START Provided passage
WHAT'S NEW OCTOBER 2008

Cases

 

Australia

 

Fesl v Delegate of the Native Title Registrar [2008] FCA 1469

 

The court dismissed an application for judicial review of decision by a delegate of the Native Title Registrar to register an Indigenous Land Use Agreement. The grounds for review centred on whether it was part of delegate’s function to decide if the agreement presented was an ILUA and further, whether conclusion that the agreement was an ILUA was amenable to judicial review. An additional issue was whether the evidential requirements to justify the delegate’s registration decision were satisfied and whether the delegate failed to consider relevant considerations. The applicant was unsuccessful in arguing that the agreement did not make lawful provision for the cultural heritage duty of care as required by the Aboriginal Cultural Heritage Act 2003 (Qld). The court also considered whether there was no evidence or other material to justify the delegate’s conclusion that the making of the ILUA had been authorised by the native title group as well as considering the proper construction of statutory provisions for authorising an ILUA by a native title group. In this context the relationship between Aboriginal Cultural Heritage Act 2003 (Qld) and Native Title Act 1993 (Cth) was considered.

 

Fesl v Delegate of the Native Title Registrar (No 2) [2008] FCA 1479

 

This was a costs hearing associated with the unsuccessful application for review by a delegate of the Native Title Registrar to register an ILUA. The issue was whether circumstances of the case warranted departure from ordinary rule as to costs. The reasonableness of the review application and public importance of issues raised were considered along with the relevance of s 85A of the  Native Title Act 1993 (Cth). The court declined the application for costs.
END Provided passage
START Source information
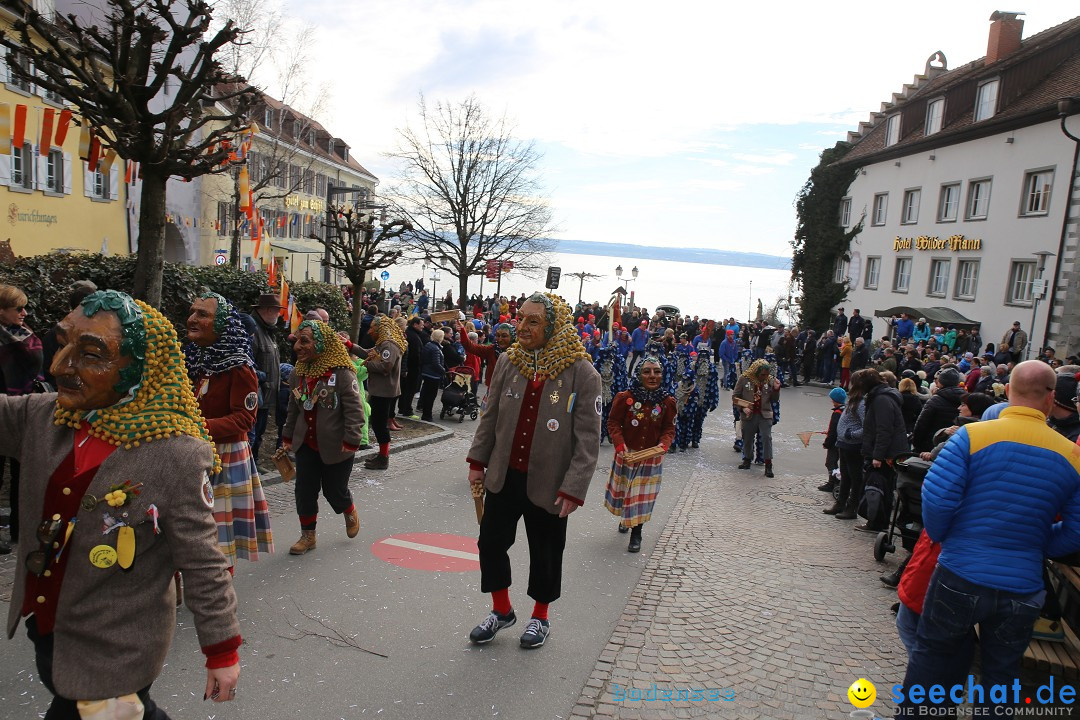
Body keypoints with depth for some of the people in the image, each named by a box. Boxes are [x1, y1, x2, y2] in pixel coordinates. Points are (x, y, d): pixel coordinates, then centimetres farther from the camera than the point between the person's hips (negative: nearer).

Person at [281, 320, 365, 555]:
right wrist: (288, 437, 15)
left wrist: (351, 441, -19)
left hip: (335, 445, -5)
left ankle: (350, 513, 41)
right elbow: (293, 409, 14)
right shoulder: (298, 373, 2)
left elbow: (355, 410, -18)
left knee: (335, 490, 8)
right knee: (304, 490, 7)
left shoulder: (342, 373, -19)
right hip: (307, 444, 5)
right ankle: (307, 535, 24)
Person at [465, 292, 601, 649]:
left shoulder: (582, 373, -15)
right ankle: (501, 610, 35)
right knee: (491, 542, 12)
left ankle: (540, 617, 37)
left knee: (545, 553, 13)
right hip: (504, 476, 4)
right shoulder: (508, 362, -1)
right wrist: (478, 460, 9)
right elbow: (491, 416, 9)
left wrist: (573, 489, -16)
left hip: (547, 483, -4)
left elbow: (588, 439, -13)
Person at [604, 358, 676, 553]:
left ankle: (636, 533, 21)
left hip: (652, 456, 1)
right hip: (627, 454, 0)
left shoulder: (667, 402, -7)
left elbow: (669, 429, 2)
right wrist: (620, 445, -22)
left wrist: (663, 444, -18)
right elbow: (613, 423, -9)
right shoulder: (624, 398, -15)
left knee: (643, 494, 6)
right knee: (623, 489, 18)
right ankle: (625, 518, 48)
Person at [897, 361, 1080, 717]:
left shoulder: (973, 435, -14)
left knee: (931, 655, 17)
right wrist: (1034, 546, 15)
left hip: (959, 576, -2)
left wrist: (941, 538, 1)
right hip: (1022, 589, 2)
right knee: (1001, 674, 19)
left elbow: (937, 498, -18)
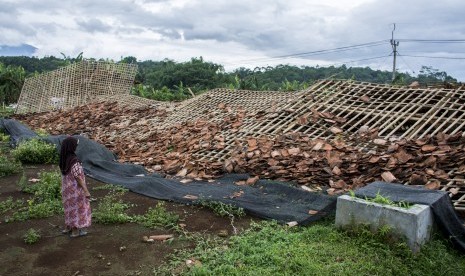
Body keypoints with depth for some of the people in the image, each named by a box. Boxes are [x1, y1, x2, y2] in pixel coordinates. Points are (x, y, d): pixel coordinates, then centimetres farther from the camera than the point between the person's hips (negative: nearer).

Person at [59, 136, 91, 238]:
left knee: (70, 206, 23)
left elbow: (65, 173, 7)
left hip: (67, 187, 8)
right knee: (76, 207, 8)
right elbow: (78, 177, -25)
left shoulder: (64, 158, -3)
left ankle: (68, 227, 37)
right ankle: (75, 231, 21)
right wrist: (86, 191, -19)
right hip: (75, 189, -8)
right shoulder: (74, 161, -27)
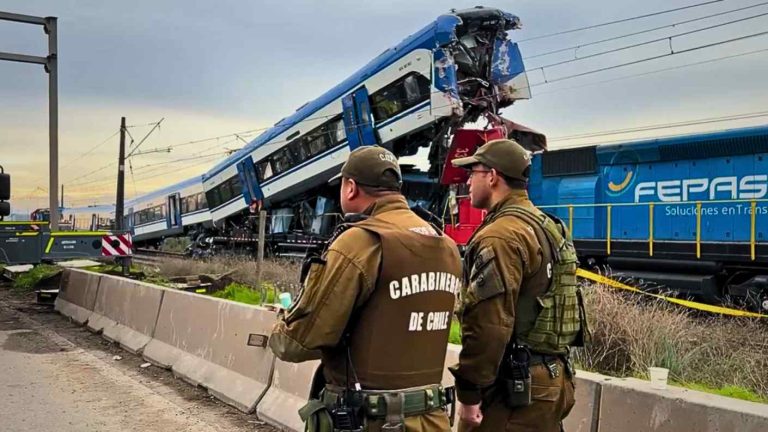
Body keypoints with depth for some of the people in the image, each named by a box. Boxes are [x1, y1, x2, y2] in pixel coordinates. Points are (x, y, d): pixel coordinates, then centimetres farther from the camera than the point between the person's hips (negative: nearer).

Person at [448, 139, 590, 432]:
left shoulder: (500, 236, -17)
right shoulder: (550, 229, 13)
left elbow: (489, 326, -23)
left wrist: (469, 392, -17)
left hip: (513, 386, -10)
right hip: (552, 379, 10)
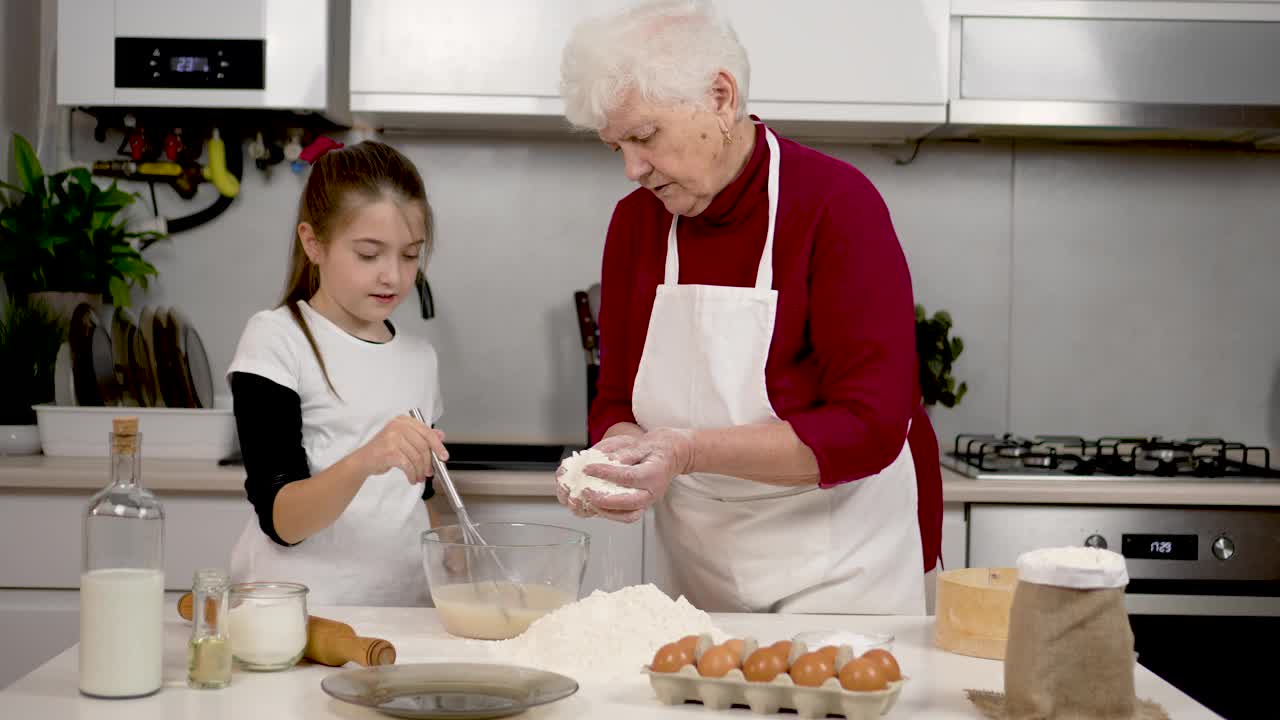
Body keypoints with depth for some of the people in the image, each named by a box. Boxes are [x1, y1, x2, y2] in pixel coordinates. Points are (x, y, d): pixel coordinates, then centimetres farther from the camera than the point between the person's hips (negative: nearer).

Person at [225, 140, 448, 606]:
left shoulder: (420, 358, 13)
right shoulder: (276, 340, -3)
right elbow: (280, 520, -12)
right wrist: (364, 461, -28)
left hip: (402, 609, 4)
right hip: (298, 613, -4)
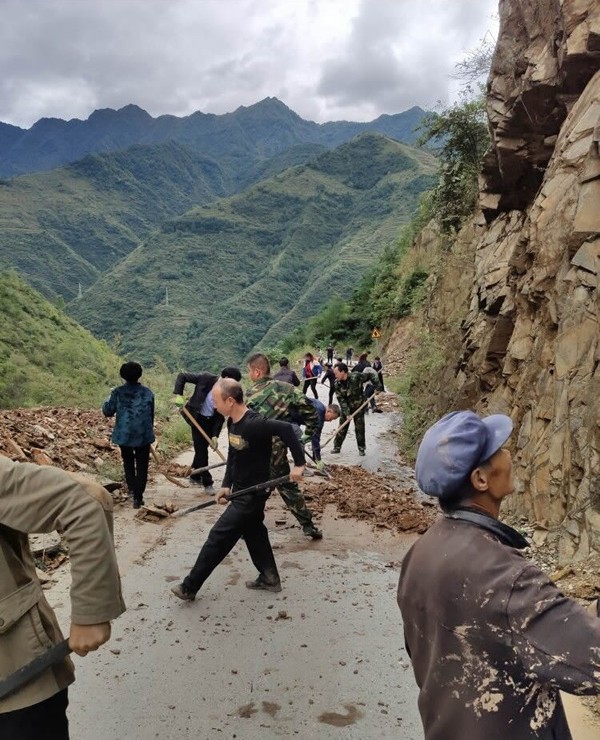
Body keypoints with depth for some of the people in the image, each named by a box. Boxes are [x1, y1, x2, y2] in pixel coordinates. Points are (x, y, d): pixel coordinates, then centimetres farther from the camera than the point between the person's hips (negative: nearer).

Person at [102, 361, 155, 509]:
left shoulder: (117, 392, -6)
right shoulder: (147, 392, -1)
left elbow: (107, 411, 1)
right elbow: (151, 415, 6)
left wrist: (107, 401, 21)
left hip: (124, 434, 1)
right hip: (143, 435, 0)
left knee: (128, 462, 23)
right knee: (142, 465, 6)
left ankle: (132, 489, 24)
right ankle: (138, 497, 1)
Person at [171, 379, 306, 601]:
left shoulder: (254, 424, -28)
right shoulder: (232, 422, 1)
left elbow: (286, 429, -35)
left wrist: (299, 463, -32)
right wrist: (227, 484, 4)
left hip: (252, 493, -9)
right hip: (241, 490, 9)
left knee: (218, 538, -1)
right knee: (254, 533, 22)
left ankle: (189, 587, 11)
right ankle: (270, 578, 38)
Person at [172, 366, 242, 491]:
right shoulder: (206, 378, -20)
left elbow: (221, 417, -10)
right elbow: (182, 376, -13)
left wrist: (215, 435, -16)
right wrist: (178, 395, -23)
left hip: (211, 421, 4)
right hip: (198, 419, -4)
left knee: (201, 449, 12)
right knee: (201, 450, -3)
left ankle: (195, 476, 33)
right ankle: (207, 482, 8)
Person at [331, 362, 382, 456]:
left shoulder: (356, 377, -24)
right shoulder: (337, 384, -14)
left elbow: (372, 375, -10)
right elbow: (341, 400, -14)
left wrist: (377, 387, -16)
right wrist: (347, 413, -21)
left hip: (359, 406, -2)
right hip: (346, 408, 2)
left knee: (359, 428, 2)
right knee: (342, 428, 3)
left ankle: (361, 448, 15)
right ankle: (337, 447, 12)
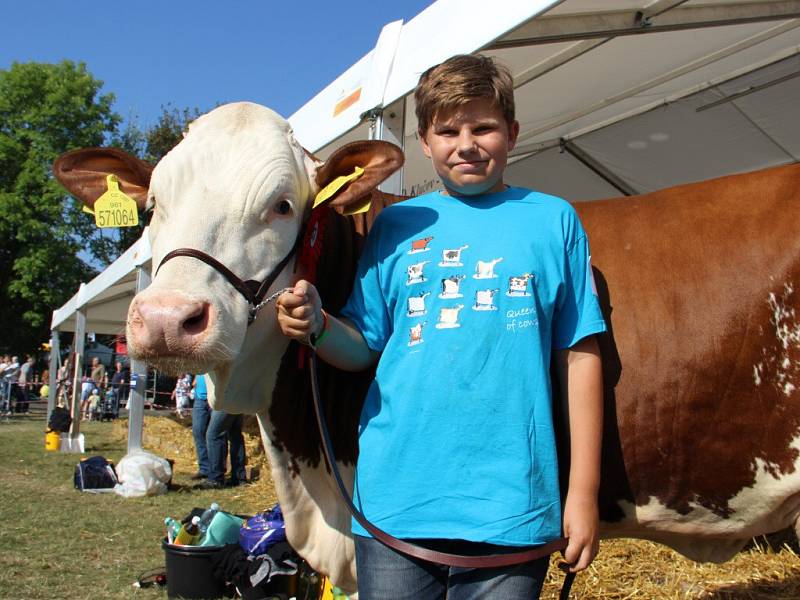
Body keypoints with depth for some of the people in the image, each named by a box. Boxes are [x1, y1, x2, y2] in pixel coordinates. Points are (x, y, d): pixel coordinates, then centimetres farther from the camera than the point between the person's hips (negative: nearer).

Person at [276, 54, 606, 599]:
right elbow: (364, 347, 8)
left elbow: (580, 355, 3)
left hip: (510, 507, -1)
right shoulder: (396, 226, 8)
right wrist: (317, 325, -15)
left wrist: (584, 492, 0)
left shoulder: (552, 220, 5)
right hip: (394, 498, 2)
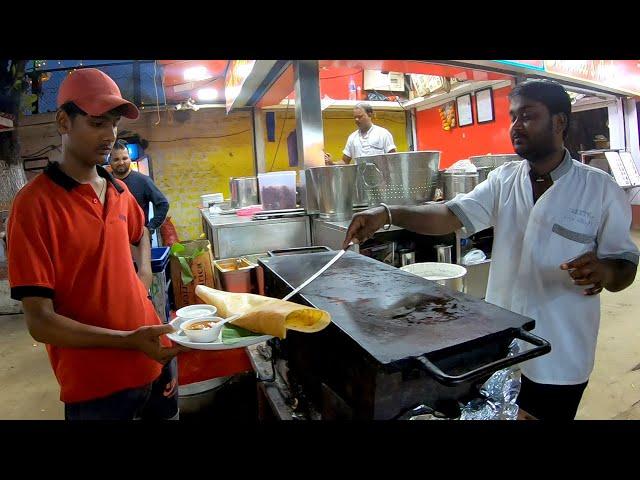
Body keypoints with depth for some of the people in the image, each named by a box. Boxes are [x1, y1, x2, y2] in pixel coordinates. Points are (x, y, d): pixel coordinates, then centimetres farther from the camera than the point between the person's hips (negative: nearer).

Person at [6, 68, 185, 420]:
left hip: (154, 359, 6)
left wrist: (143, 280, 7)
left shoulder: (119, 190, 4)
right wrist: (130, 340, -28)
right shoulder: (34, 204, -16)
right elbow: (40, 322, -18)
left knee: (167, 414, 25)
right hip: (94, 385, -6)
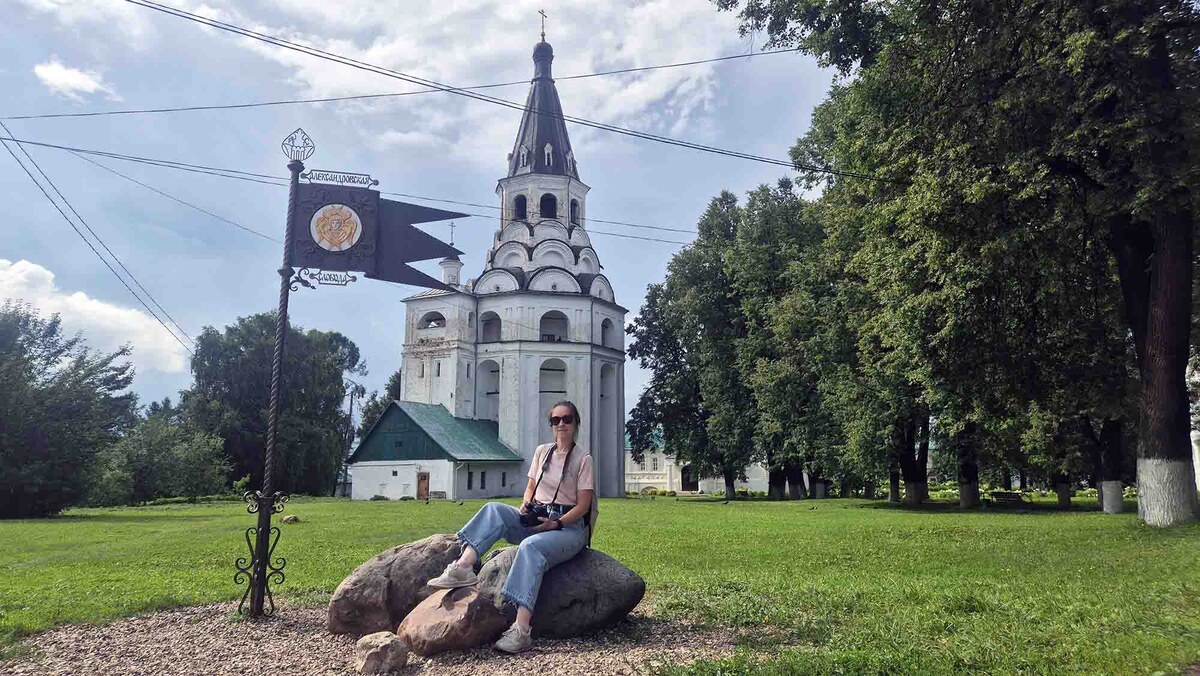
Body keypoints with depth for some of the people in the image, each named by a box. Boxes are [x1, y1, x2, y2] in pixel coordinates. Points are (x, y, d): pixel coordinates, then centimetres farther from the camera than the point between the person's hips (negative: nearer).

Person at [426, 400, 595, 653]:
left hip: (569, 525, -6)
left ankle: (521, 629, -50)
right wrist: (526, 505, -5)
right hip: (536, 519, 6)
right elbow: (530, 487, 18)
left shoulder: (583, 459, 0)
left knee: (530, 546, -38)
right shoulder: (542, 451, 15)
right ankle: (463, 567, -40)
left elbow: (583, 505, -4)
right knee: (493, 509, -21)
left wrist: (557, 523, -17)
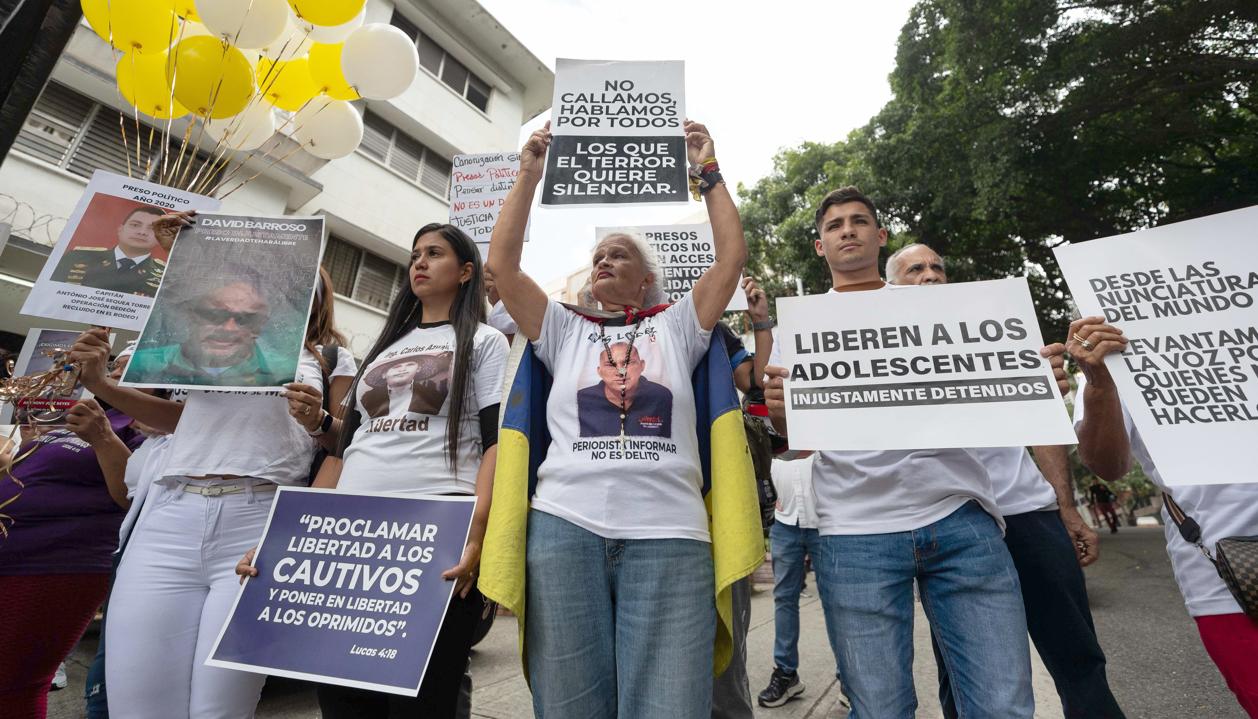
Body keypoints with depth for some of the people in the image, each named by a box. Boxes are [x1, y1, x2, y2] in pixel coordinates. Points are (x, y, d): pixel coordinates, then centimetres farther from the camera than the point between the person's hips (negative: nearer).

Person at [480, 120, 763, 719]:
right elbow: (501, 263, 10)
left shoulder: (677, 326, 15)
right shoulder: (563, 331, 17)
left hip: (669, 536, -1)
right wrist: (529, 174, 12)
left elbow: (732, 256, 8)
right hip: (564, 528, 2)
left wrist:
END Source information
**Required work**
1. In the native title case summaries, list everything the costs hearing summary says was considered.
2. Reproduce the native title case summaries word for word from "This was a costs" up to and including "application for costs.".
Rely solely on the native title case summaries.

**Results in order**
1.
- The reasonableness of the review application
- The public importance of issues raised
- The relevance of s 85A of the Native Title Act 1993 (Cth)

2.
This was a costs hearing associated with the unsuccessful application for review by a delegate of the Native Title Registrar to register an ILUA. The issue was whether circumstances of the case warranted departure from ordinary rule as to costs. The reasonableness of the review application and public importance of issues raised were considered along with the relevance of s 85A of the  Native Title Act 1993 (Cth). The court declined the application for costs.